4: Sicily (Season 2, Episode 5)
When Bourdain realizes his local fixer isn’t showing him the real Sicily, and is instead creating a faux experience for him and the show, this episode goes off the rails early. In response, Bourdain drinks, a lot. The episode is salvaged in the end, but letting people into the parts of the show that go wrong as they are filming is a wonderful example of Bourdain’s honesty.
5: Jerusalem (Season 2, Episode 1)
This nuanced episode finds Bourdain talking with people in both Israel and Palestine. It’s an unsparing look at the conditions, and also the humanity, of Palestinians living in the West Bank. One thing Bourdain was very good at doing on the show is interrogating his own ideas, and this episode examines whether the idea that people are all the same around the table is actually viable. Although food in Israel and Palestine is largely the same, what does it mean if you can’t even agree on who invented falafel?
“One can be forgiven for thinking, when you see how similar they are, that two peoples, both of whom cook with pride, eat with passion, love their kids, love the land in which they live or the land they dream of returning to, who live so close, who are locked in such an intimate, if deadly, embrace, might somehow, someday, figure out how to live with each other?” Bourdain says on the episode. “But that would be very mushy thinking. Those things, in the end, probably don’t count for much at all.”
6: Jamaica (Season 4, Episode 8)
A major theme of the show is the tension between letting places remain unknown versus the rewards (but also changes) that could result in discovery and international acclaim. This episode–which contrasts the insane wealth and mansions of some of the white residents to the poverty of many of the locals, and wonders who more tourist dollars would actually benefit–is one of the best at asking the question.
7: Quebec (Season 1, Episode 4)
Parts Unknown is not really a food show; it’s more a show using food as a lens with which to see the world. However, sometimes Bourdain can’t help but fall down a hole of delightful food porn. This episode, which features truly insane meals both eaten out of Tupperware on a train and prepared on a stove in an ice fishing cabin (among many others), is Bourdain at his decadent best.
8: Lyon (Season 3, Episode 3)
Bourdain often extols the virtue of simple food–either cooked by a family or acquired from a street cart–but in this episode, he visits the restaurant of legendary chef Paul Bocuse, whose complex traditional French cooking first inspired Bourdain as a young chef. Watching the host tear up with joy as he talks with Bocuse over the dishes he taught himself to cook with is a wonderful way to remember Bourdain.

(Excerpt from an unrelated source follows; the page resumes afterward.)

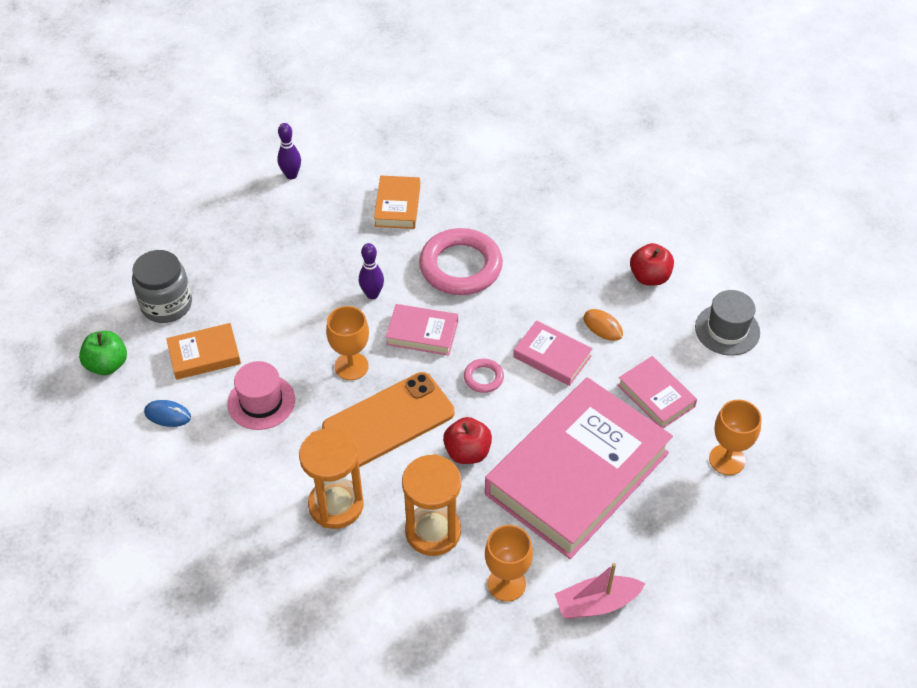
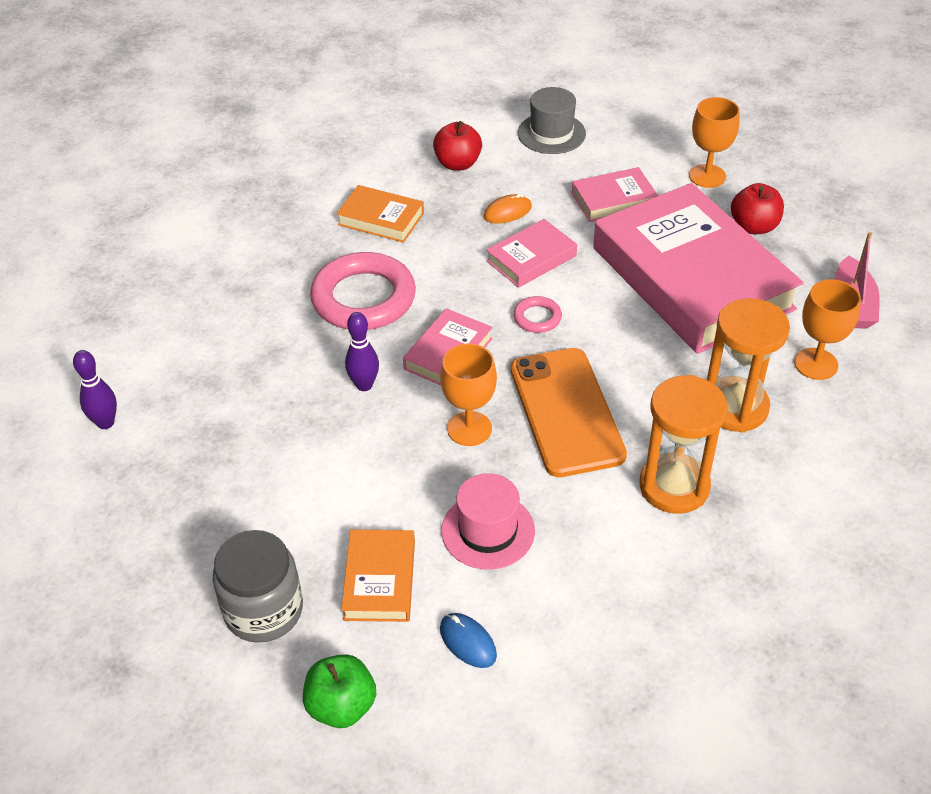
camera: 70 degrees left, 5 degrees down
(168, 415) = (468, 642): blue mouse -> blue mouse turned 75 degrees counterclockwise
(397, 206) = (232, 331): orange book -> orange book (381, 219)
(467, 452) = (636, 354): red apple -> red apple (754, 226)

9: Massachusetts (Season 4, Episode 7)
In this episode, the globe-trotting chef returns to his roots: his first job cooking in Provincetown, Massachusetts. It will be a hard, but important episode to watch at this moment, as it deals most closely with Bourdain’s history of addiction, and its portrait of the opioid crisis is one of the best glimpses into the causes and possible solutions to the crisis you can find. It’s worth it, though.
10: San Francisco (Season 6, Episode 4)
If you were just watching the show for fun, this episode would be a good one to skip, as Bourdain seems to have forgotten he’s making a television show for viewers and instead spends a good chunk of the runtime filming himself practicing jiu-jitsu in the Bay Area. His jiu-jitsu training is a recurring theme on the show, and knowing now that it must have been such an important lifeline to him makes watching it incredibly poignant. Rest in peace to a brilliant, dazzlingly talented chef and communicator.
Correction: We’ve updated this post to reflect the episode numbers as listed by Netflix.